Will Goble was born on November 25, 1983 in Durham, NC and became interested in Jazz and related art forms growing up within the creative music scene thriving around his city. Leaving home for Florida State University in Tallahassee in the early 2000s, he quickly flourished under the tutelage of bassist Rodney Jordan and famed pianist Marcus Roberts. His relationship with Roberts extended onto the bandstand as Marcus invited Will to perform with his trio on a number of performances through the years.

Through Roberts, Will met drummer and vibraphonist Jason Marsalis and eventually joined hiss quartet in 2008. He went on to record with Marsalis on Music Update, In a World of Mallets and The 21st Century Trad Band. Relocating to Atlanta, Georgia he set about documenting his work as a bandleader. His debut album, Some Stories Tells No Lies, features his trio with drummer Dave Potter and pianist Austin Johnson, joined by trumpeter Marcus Printup and saxophonist Chad Eby. His sophomore project, Consider The Blues was released in 2016 on OA2 Records with Potter, pianist Louis Heriveaux and saxophonist Gregory Tardy.

Goble returned home to Durham, continuing to tour with Marsalis and perform frequently as a sideman and bandleader. has performed with Marcus and Joan Belgrave, Wessell Anderson, Vincent Gardner, Eric Reed, Warren Wolf, Martin Bejerano, Nick Finzer, Eric Rasmussen, George Colligan, Lew Soloff, Etienne Charles, Michael Kocour, Fred Wesley and many others.

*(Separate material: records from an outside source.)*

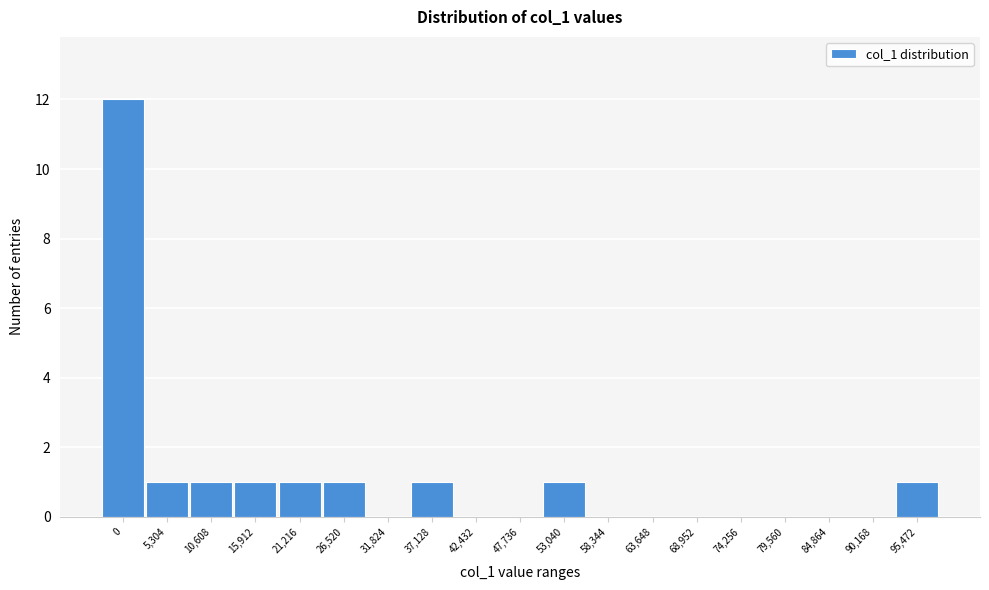

Reading left to right, transcribe all the data shown in this chart.

0=12	5,304=1	10,608=1	15,912=1	21,216=1	26,520=1	31,824=0	37,128=1	42,432=0	47,736=0	53,040=1	58,344=0	63,648=0	68,952=0	74,256=0	79,560=0	84,864=0	90,168=0	95,472=1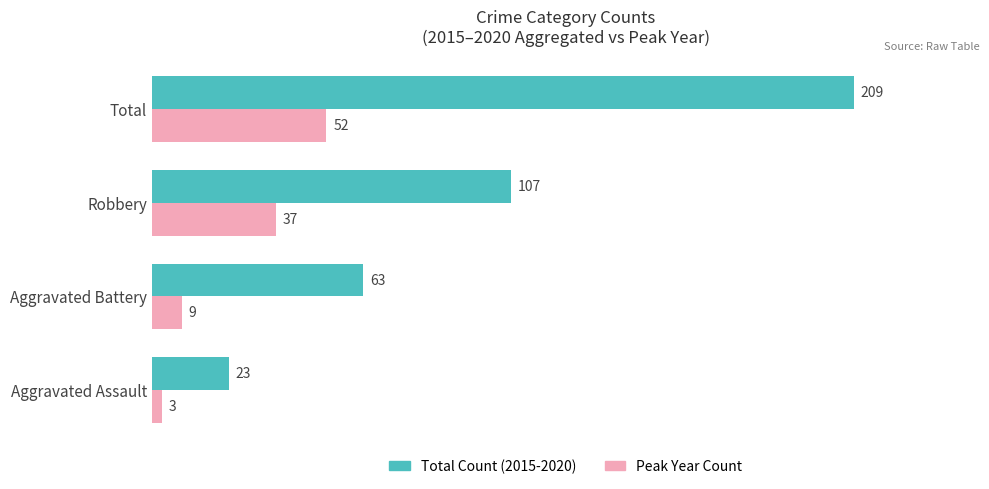

Which series has the largest range (max minus min)?

Total Count (2015-2020)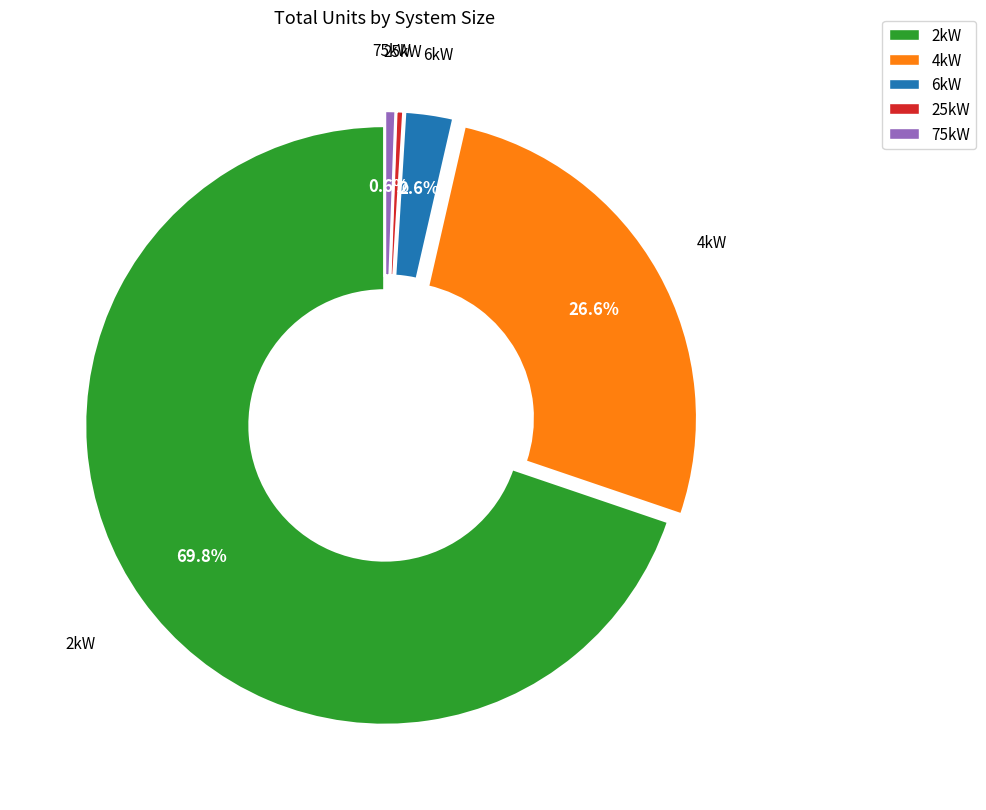

The 25kW slice represents 15% of the pie. True or false?

False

An active educator, he spent several years on the faculty at Scottsdale Community College in Scottsdale, as the coordinator of the College Prep Program at the Phoenix Conservatory of Music where he taught jazz ensembles and music theory, and as a community teaching artist at The Nash, the performance and education home of Jazz In Arizona. Will Goble is steadily carving out a unique space for himself as a bassist, composer, bandleader, and educator.